Эта болезненность насторожила его, дохнув чем-то очень человеческим, очень понятным, наталкивая на мысль, что тот и сам понимает свой промах, не в творчестве только, но в самой жизни, а ведь когда в жизни, это уже не исправишь, то есть тут уж надобны исполинские силы, и он ожидал признания в этом, откинувшись в кресле, затягиваясь часто и глубоко.

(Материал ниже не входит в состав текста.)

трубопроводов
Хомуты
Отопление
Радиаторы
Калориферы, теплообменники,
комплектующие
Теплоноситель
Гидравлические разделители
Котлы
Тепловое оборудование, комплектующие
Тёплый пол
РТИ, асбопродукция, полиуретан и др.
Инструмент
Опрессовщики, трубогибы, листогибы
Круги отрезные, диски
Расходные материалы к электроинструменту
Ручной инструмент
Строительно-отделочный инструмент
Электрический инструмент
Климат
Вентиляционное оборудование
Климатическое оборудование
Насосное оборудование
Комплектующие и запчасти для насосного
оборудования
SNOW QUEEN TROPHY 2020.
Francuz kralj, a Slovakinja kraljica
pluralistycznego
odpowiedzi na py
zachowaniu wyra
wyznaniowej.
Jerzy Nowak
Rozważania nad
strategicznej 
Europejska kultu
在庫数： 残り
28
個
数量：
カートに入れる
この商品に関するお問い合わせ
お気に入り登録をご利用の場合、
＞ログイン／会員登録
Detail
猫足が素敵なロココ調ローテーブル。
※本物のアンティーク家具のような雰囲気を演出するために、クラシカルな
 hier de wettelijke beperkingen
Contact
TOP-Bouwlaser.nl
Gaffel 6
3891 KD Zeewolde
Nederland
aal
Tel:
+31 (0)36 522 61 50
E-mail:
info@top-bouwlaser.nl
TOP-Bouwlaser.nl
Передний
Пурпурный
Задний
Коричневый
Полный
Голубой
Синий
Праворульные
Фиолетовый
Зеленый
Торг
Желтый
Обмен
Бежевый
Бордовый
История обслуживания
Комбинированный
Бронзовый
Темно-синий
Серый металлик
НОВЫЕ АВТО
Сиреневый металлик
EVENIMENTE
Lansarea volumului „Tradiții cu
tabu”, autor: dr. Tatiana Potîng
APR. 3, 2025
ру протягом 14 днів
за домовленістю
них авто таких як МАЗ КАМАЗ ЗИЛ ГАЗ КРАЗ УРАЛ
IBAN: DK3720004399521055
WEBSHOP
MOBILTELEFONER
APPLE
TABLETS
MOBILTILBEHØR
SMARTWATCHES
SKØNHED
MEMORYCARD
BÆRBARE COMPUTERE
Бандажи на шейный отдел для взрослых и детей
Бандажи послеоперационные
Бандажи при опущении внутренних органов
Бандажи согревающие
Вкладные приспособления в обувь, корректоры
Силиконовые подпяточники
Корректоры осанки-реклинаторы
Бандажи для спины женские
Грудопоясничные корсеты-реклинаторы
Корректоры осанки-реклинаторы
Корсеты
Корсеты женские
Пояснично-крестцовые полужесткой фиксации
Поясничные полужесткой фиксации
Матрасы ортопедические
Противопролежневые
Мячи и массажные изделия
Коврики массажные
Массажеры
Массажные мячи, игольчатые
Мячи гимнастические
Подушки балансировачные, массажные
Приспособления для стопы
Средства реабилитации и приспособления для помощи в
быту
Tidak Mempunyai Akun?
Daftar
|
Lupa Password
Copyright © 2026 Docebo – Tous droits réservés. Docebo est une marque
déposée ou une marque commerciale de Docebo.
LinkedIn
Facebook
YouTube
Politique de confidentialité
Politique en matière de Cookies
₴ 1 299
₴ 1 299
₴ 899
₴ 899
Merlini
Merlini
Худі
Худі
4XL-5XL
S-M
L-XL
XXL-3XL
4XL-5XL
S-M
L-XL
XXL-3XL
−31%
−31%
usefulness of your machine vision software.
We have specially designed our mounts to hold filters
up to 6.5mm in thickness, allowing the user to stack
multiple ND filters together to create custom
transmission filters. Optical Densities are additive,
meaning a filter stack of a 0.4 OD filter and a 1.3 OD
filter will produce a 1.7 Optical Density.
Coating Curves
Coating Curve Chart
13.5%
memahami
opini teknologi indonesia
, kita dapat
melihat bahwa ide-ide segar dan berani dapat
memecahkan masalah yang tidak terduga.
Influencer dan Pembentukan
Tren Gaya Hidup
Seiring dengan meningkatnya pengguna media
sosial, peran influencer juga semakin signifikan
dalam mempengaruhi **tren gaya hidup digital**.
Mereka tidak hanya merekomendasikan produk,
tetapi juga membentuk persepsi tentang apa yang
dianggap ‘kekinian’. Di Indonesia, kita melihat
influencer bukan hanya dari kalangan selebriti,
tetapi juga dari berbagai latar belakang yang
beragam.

Лицо Тургенева осунулось, побледнело, усы встопорщились, губы болезненно, некрасиво поджались, в высоком надтреснутом голосе послышалось что-то похожее на отчаяние:
— Я и глазом бы не мигнул, если бы только она. Раз она злобствует, весь её лагерь, стало быть, я в цель попал, наверняка в самое место. Мне передают, что настоящие генералы тоже обиделись и в один прекрасный вечер, в Английском клобе, совсем было собрались коллективное послание мне написать, по которому исключали меня из этого самого клоба. Никогда не прошу Соллогубу[29], что отговорил их от этого, растолковав им, что вышло бы очень уж глупо. Представьте, какое бы торжество было для меня получить такое письмо! Да я бы его на стенку в золотой раме повесил! И то, что закоренелый крепостник, консерватор и поручик старого времени Афанасий Фет[30] величает дрянью не какой-нибудь, а именно этот роман, мне как с гуся вода. И то, что Толстой, эта помесь поэта, кальвиниста, фанатика, барича, это высоконравственное, но самолюбивое и несимпатичное существо, пишет, что ему поэзия этой повести противна, тоже мне ничего, всё это тоже в порядке вещей. На всех Макаров не угодишь. А вот Писарев[31], этот очаровательный нигилист с длиннейшим ногтем на мизинце левой руки, который почти совершенно понял Базарова, понятого совершенно почти только вами, меня поразил.
Он чуть не плюнул с досады: что за притча, какой изумительный поворот, что за чушь вместо откровенного и нестеснительного признания собственной слабости, то есть своего едва ли не преступного нежелания возвратиться в Россию, чтобы знать её, как знал прежде, в «Записках охотника», и чтобы служить ей пером своим, чуть ли, в самом деле, не золотым, ведь не так уж и много у России достойных служителей, и до чего же силён эгоизм в человеке, даже в лучшем из нас, до чего же неистребима страсть порисоваться, выставить себя в лучшем виде, приподняться на цыпочки, хоть на вершок приподняться над всеми, вот, мол, посмотрите, обижают меня, а я-то каков, ведь, кажется, и готов был, совсем был готов к покаянию, а пожалел себя, умилился, приподнялся, и уже неизвестно куда понесло, как же тут быть?